06.08.2022

Meißen

Anlässlich einer Wanderung der Sächsischen Grünen von Meißen nach Klipphausen und Coswig erkundete ich Meißen, die Wiege Sachsens. Die Stadt blickt auf eine lange Geschichte zurück und konnte sich viel von ihrem alten Charme bewahren, da sie durch die Verlagerung des Regierungssitzes nach Dresden in einen Dornröschenschlaf fiel. Heute gelangt man vor allem mit der S-Bahn-Linie 1 von Dresden oder Coswig nach Meißen, von Leipzig eine ungünstige Verbindung.

Albrechtsburg

Wahrzeichen der Stadt ist die Albrechtsburg mit dem Dom. Sehr imposant erhebt sich der Burgberg über der Elbe und auch der Altstadt.
————
Zu erledigende Aufgaben.
1. Gib aus dem Text über Meißen den Abschnitt wörtlich zurück, der mit den Worten „Anlässlich einer Wanderung“ anfängt und mit „auch der Altstadt.“ aufhört.
2. Stimmen die folgenden Aussagen mit dem Text über Meißen überein? Antworte jeweils mit Ja oder Nein und zitiere die entscheidenden Worte.
(a) Die Wanderung der Sächsischen Grünen führte von Meißen nach Klipphausen und Coswig.
(b) Von Leipzig aus ist Meißen gut mit der Bahn zu erreichen.
(c) Die Albrechtsburg mit dem Dom ist das Wahrzeichen der Stadt.
3. Nenne alle Städte und Gemeinden, die im Text über Meißen vorkommen.

[Einträge im Datensatz]
————
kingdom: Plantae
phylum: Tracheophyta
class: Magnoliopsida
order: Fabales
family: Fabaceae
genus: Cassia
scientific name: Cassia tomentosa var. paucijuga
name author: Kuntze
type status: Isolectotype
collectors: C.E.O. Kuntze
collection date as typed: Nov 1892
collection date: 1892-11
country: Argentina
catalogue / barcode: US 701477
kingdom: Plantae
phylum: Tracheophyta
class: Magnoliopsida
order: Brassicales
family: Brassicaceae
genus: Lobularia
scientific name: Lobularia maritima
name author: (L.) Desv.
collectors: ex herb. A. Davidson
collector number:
————
Ergebnisse.
1.
Anlässlich einer Wanderung der Sächsischen Grünen von Meißen nach Klipphausen und Coswig erkundete ich Meißen, die Wiege Sachsens. Die Stadt blickt auf eine lange Geschichte zurück und konnte sich viel von ihrem alten Charme bewahren, da sie durch die Verlagerung des Regierungssitzes nach Dresden in einen Dornröschenschlaf fiel. Heute gelangt man vor allem mit der S-Bahn-Linie 1 von Dresden oder Coswig nach Meißen, von Leipzig eine ungünstige Verbindung.

Albrechtsburg

Wahrzeichen der Stadt ist die Albrechtsburg mit dem Dom. Sehr imposant erhebt sich der Burgberg über der Elbe und auch der Altstadt.

2.
(a) Ja: „Anlässlich einer Wanderung der Sächsischen Grünen von Meißen nach Klipphausen und Coswig“
(b) Nein: „von Leipzig eine ungünstige Verbindung“
(c) Ja: „Wahrzeichen der Stadt ist die Albrechtsburg mit dem Dom.“

3. Meißen, Klipphausen, Coswig, Dresden, Leipzig